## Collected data
※
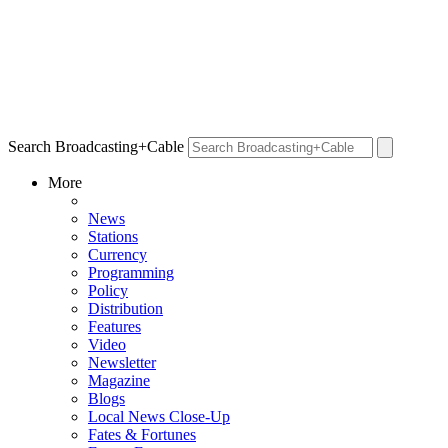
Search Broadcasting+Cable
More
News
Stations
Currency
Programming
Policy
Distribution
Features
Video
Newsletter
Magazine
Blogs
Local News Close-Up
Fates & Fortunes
※
## What is required
Render the text read from the items above as a Markdown table with the columns "No." and "Line", numbering each line in order and skipping any blank lines. Leave the pictures out of your answer.

## Task response
| No. | Line |
|---|---|
| 1 | Search Broadcasting+Cable |
| 2 | More |
| 3 | News |
| 4 | Stations |
| 5 | Currency |
| 6 | Programming |
| 7 | Policy |
| 8 | Distribution |
| 9 | Features |
| 10 | Video |
| 11 | Newsletter |
| 12 | Magazine |
| 13 | Blogs |
| 14 | Local News Close-Up |
| 15 | Fates & Fortunes |